When we are all faced with illness, the matter of our mortality, and the meaning of life, what we might call "the big questions" indeed come to the fore. Such questions, which include "Why me?" and "What have I done in my life to deserve this?", shake us to our core in the pages of this book as we travel through a wide variety of intimate encounters and views. Through varied and fascinating example after example, Klitzman hits these questions head on by sharing real and lived accounts of individuals facing some of the most vulnerable times of their lives, as well as those of physicians and chaplains who, in the midst of dealing with the unknown, can also be rendered powerless or questioning their place.

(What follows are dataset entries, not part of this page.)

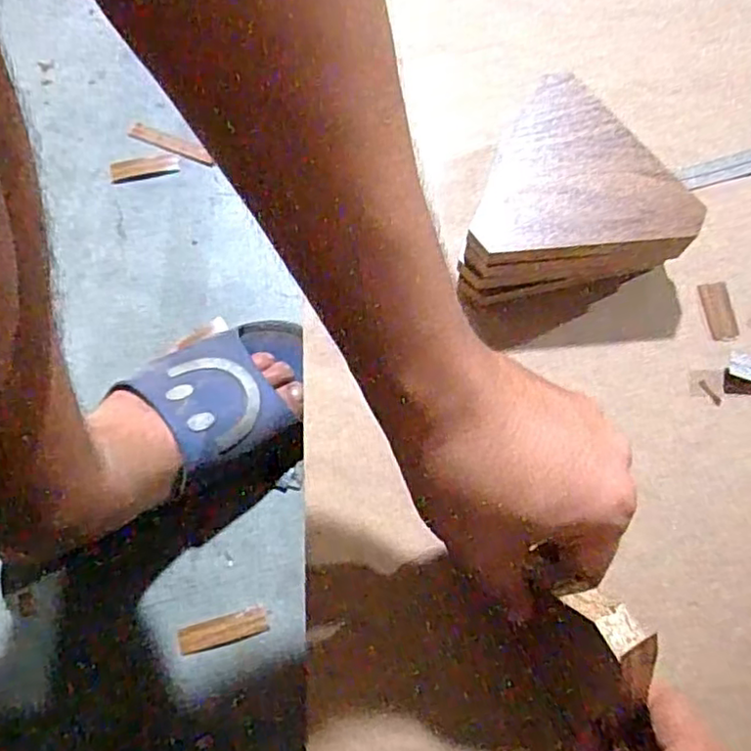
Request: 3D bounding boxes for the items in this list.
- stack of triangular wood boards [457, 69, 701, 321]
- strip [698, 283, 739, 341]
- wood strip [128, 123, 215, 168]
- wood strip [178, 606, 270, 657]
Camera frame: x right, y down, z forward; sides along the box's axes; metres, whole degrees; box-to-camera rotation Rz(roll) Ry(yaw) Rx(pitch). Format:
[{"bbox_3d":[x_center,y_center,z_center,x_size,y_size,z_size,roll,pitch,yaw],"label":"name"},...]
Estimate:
[{"bbox_3d":[0.121,-0.123,0.441,0.142,0.069,0.132,-9,72,0],"label":"stack of triangular wood boards"},{"bbox_3d":[0.234,-0.044,0.444,0.020,0.004,0.040,-7,72,0],"label":"strip"},{"bbox_3d":[-0.196,-0.222,0.632,0.094,0.006,0.017,25,75,8],"label":"wood strip"},{"bbox_3d":[-0.115,0.192,0.493,0.066,0.004,0.020,-14,73,-3],"label":"wood strip"}]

He is not afraid to expose the many tensions that often exist between medicine and spirituality, the strengths and weaknesses of each discipline, and the struggles and incentives that all of us clinicians face in our daily work when treading the often uncomfortable line between the distance that professional regulation demands and the depth of intimacy needed to regularly and relentlessly meet vulnerable people where they truly are. I commend him for this absolutely.
How patients and professionals construct hope as part of their professional stories and personal experiences is a critical focus of this book. We read how hope can positively affect the human spirit and begin to satisfy the longing for meaning that each of us carries throughout our lives, into illness, and on into death and bereavement. I was struck by the diversity of views that Klitzman delves into: a variety of religious beliefs as well as atheism and agnosticism are all expertly addressed.
It is impossible to mention in full the highlights and experiences encountered within this book or even one particular element for special mention or examination, as every part is so relevant. However, I was struck particularly by Chapter 15's exploration of "Spiritual care versus psychotherapy." It has always been clear to me that the patient chooses the person to tell their story to and to ask their questions of, rather than the professional. And like Klitzman, many of us will find the crossovers between the different professions, and the varying regulations and personalities within them, particularly fascinating. Although these are addressed in part, I would have valued more of Klitzman’s insight into working with a wider variety of professionals and even volunteers in the health care arena, focusing on both the challenges and richness that these interwoven vocations can bring to each other when working with the complexity of being human.
This is an important book focusing on enormously relevant things and I thoroughly recommend it to those of us who struggle to make meaning of the myriad encounters we all have daily within our workplaces, both with patients and other professionals. I hope that the limitation seemingly expressed by the book’s title, Doctor, Will You Pray for Me?, will not prevent a wider range of health care professionals and others reading this very valuable text. So many of us can learn from Klitzman’s vast experience of dealing with the pressures of regulated professional distance when regularly facing the central challenges of being human, which insist that we step into the reality of a more creative intimacy as we struggle to be of help to those who ask the big questions whilst living through the most vulnerable time of their lives.
References
1. Clark D. Cicely Saunders—Founder of the Hospice Movement: Selected Letters 1959-1999. 2002; OUP Oxford (New York).
2. Hartley N. End of Life Care: A Guide for therapists, Artists and Arts Therapists. 2013; Jessica Kingsley (London).
Reviewed in January, 2025.
Nigel Hartley, MBE FRSA MA BMus(Hons) DipGM DipNRMTh, is Chief Executive Officer of the Mountbatten Hospice Group, Hampshire and Isle of Wight, United Kingdom.